Send in the engineering troops: Building automation and controls
Military facilities present an army of challenges—exacting codes and regulations, stepped-up security issues, and budgetary concerns. Building automation and controls must be compatible across multiple platforms.
- Kevin D. Bomboy, PE, LEED AP, Chief mechanical engineer, STV Group, Douglassville, Pa.
- David Callan, PE, CEM, LEED AP, HBDP, Vice president, McGuire Engineers Inc., Chicago
- Robert L. Crance, Mechanical engineer, Black & Veatch, Overland Park, Kansas
- Joseph H. Talbert, PE, ARM, Project manager, Aon Fire Protection Engineering, Lincolnshire, Ill.
- William Valdez, Northwest justice and civic sector leader/principal, DLR Group, Seattle
CSE: What factors do you need to take into account when designing building automation and controls for military facilities?
Callan: The military does not have unlimited resources. However, in many instances they have more resources than your average facility owner. Technology plays a large role in the ability to effectively operate facilities. Though not always the case, generally the military has the ability to bring a higher level of sophistication to operations. For this reason, and the fact that military projects require a longer life span, we attempt to employ highly functional and featured control systems.
Bomboy: The main issue is that the government properties typically require that no proprietary control system be used. The control system must be either BACnet or LonWorks compatible and, in some cases, both.
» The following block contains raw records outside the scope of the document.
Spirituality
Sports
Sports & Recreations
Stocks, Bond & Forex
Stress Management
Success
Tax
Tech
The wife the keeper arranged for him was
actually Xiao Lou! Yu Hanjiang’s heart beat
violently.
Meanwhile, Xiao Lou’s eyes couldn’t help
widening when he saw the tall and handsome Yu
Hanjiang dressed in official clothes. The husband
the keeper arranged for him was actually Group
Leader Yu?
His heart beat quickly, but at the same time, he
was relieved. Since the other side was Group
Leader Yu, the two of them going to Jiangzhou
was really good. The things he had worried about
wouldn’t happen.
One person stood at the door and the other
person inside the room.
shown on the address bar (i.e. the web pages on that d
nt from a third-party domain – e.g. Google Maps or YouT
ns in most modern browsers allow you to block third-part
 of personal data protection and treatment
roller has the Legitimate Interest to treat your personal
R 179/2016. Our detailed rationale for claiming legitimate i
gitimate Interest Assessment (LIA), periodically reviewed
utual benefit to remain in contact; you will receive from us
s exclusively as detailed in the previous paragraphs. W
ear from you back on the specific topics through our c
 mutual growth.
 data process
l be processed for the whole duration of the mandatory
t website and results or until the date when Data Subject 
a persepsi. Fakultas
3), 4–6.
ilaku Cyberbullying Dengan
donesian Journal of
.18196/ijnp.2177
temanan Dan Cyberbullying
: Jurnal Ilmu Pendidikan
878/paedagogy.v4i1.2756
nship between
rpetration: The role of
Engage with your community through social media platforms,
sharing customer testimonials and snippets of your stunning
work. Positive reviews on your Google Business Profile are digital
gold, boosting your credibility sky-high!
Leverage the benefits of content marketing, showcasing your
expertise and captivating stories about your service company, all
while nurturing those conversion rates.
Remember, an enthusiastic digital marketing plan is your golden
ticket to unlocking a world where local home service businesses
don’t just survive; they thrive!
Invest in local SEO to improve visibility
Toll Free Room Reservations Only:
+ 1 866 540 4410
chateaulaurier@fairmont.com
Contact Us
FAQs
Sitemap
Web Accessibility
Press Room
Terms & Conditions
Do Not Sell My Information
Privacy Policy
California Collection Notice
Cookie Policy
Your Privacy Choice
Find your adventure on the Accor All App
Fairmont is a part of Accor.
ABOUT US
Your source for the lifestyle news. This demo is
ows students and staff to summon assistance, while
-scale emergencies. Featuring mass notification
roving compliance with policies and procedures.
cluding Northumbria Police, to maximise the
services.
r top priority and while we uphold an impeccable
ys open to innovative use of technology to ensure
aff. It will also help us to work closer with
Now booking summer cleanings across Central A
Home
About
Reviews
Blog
CSE: When re- or retro-commissioning control systems in military facilities, what challenges do you encounter, and how do you overcome these challenges?
Bomboy: The biggest challenge is when there is little or no documentation for the existing systems. The solution is a boots-on-the-ground approach with a tremendous amount of time spent on field surveying the actual control system to determine what the system was meant to control and to what parameters.
Callan: People are people. Computers do not operate buildings; people operate buildings and computers. Computers are simply a means to an end. And, in the case of control systems, many engineers do not contemplate actual living and breathing people when designing a system. If the control logic and sequences are overly complicated or obtuse, the operator must override them until he or she is confident in the ability to control the systems. It is these overrides that, we find, cause the buildings to drift from their intended operational efficiency. Usually, in these cases, revisions to the control logic are required to join the people and the technology closer together.